A
confiança na Justiça é mediada pela congruência entre identidade ideológica e
decisão judicial
A
decisão do Supremo Tribunal Federal (STF) de
considerar a 13.ª vara de Curitiba incompetente para julgar o
ex-presidente Lula pelos crimes de corrupção
passiva e lavagem de dinheiro gerou reações polarizadas. Por um lado, foi
fortemente criticada por adversários do petista, que expressaram insatisfação
com o sistema de Justiça criminal brasileiro supostamente "disfuncional,
casuístico e irracional". Por outro lado, tal decisão foi extremamente
celebrada por seus apoiadores como uma "vitória da democracia",
reparação de uma "injustiça histórica" e que "restabelece a
segurança jurídica e a credibilidade do sistema de Justiça".
Há
quase quatro anos, quando foi anunciada a primeira condenação do ex-presidente
Lula, as reações foram diametralmente opostas.
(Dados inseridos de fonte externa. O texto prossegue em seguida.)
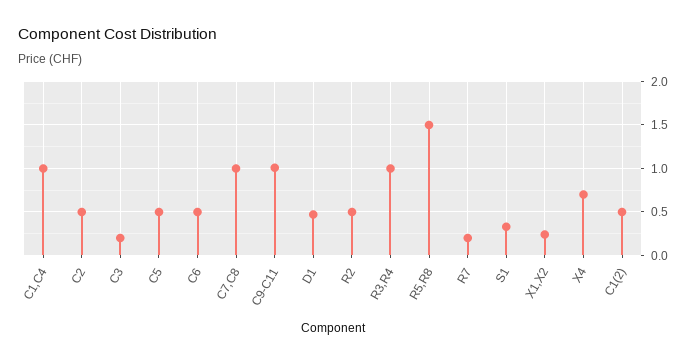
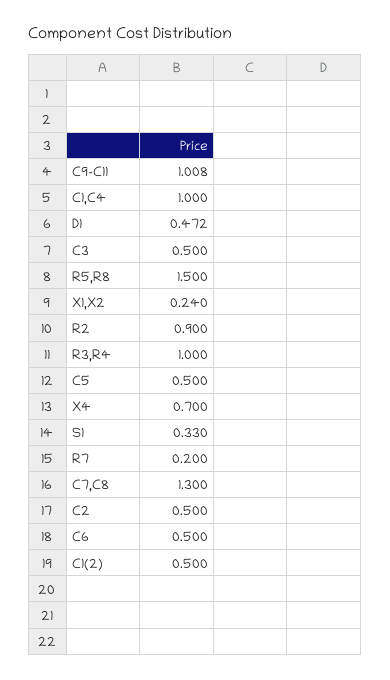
C3: 0.2 -> 0.5
C7,C8: 1 -> 1.3
R2: 0.5 -> 0.9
Seus opositores viram naquela
decisão uma sinalização de que "juízes e procuradores brasileiros estariam
comprometidos com a lei e com a ideia de que ninguém estaria acima dela".
No outro extremo, seus seguidores a interpretaram como “injusta” e como uma
"perseguição política contra o ex-presidente".
Em democracias, espera-se que o sistema de Justiça atue de forma imparcial ao investigar e julgar líderes políticos que apresentem comportamentos desviantes. No entanto, com a polarização política - não apenas na sua dimensão ideológica, mas fundamentalmente identitária e afetiva - nas alturas, cidadãos tendem a perceber o sistema de Justiça como parcial dependendo de qual lado penda a decisão do juiz.
Quando
a decisão judicial se apresenta de forma congruente com as identidades afetivas
e ideológicas das pessoas, espera-se que elas interpretem que a justiça foi
feita. Mas quando a Justiça contraria as suas expectativas afetivas, espera-se
que elas percebam o sistema de Justiça como injusto.
Mas
até que ponto a percepção das pessoas sobre um julgamento de um líder político
depende de sua identidade ideológica e afetiva?
Para
responder a essa pergunta, eu e meus coautores, André Klevenhusen (doutorando
da FGV EBAPE) e Lúcia
Barros (professora da FGV EAESP), implementamos, via
internet, uma pesquisa de opinião experimental com 829 cidadãos brasileiros
entre os dias 26 dezembro de 2020 a 13 de janeiro de 2021.
Os
participantes tiveram a oportunidade de escolher, em uma eleição hipotética,
seu candidato preferido entre quatro alternativas ideológicas distintas: liberal,
libertário, populista e conservador. Distribuímos aleatoriamente uma vinheta na
qual um desses quatro candidatos, que estava liderando as pesquisas de opinião,
tinha sido condenado pelo Tribunal de Justiça por corrupção. Em seguida, os
participantes responderam a perguntas que mediam a sua confiança nas decisões
judiciais.
Um
resultado até certo ponto positivo para a Justiça brasileira foi o de que a
maioria dos respondentes nela confia e o grau de confiança independe do seu
perfil ideológico. Este padrão persiste em cenários de congruência (o candidato
rejeitado é condenado) e indiferença (nem o candidato preferido nem o rejeitado
são condenados) em relação aos veredictos dos juízes.
Porém,
quando ocorre incongruência (o candidato preferido é condenado), o grau de
confiança na Justiça diminui. Ou seja, a confiança nos tribunais varia apenas
quando o candidato preferido recebe um veredicto condenatório. Curiosamente, o
grau de confiança na Justiça não aumenta quando o candidato rejeitado é
condenado.
Embora
não tenhamos ainda pesquisado o impacto da absolvição de políticos
ideologicamente congruentes na confiança na Justiça, é plausível supor que os
eleitores do ex-presidente Lula, que até então cultivavam uma percepção
derrogatória da Justiça brasileira, passem, a partir da nova decisão do STF, a
avaliar positivamente a Justiça, ainda que ele não tenha sido absolvido.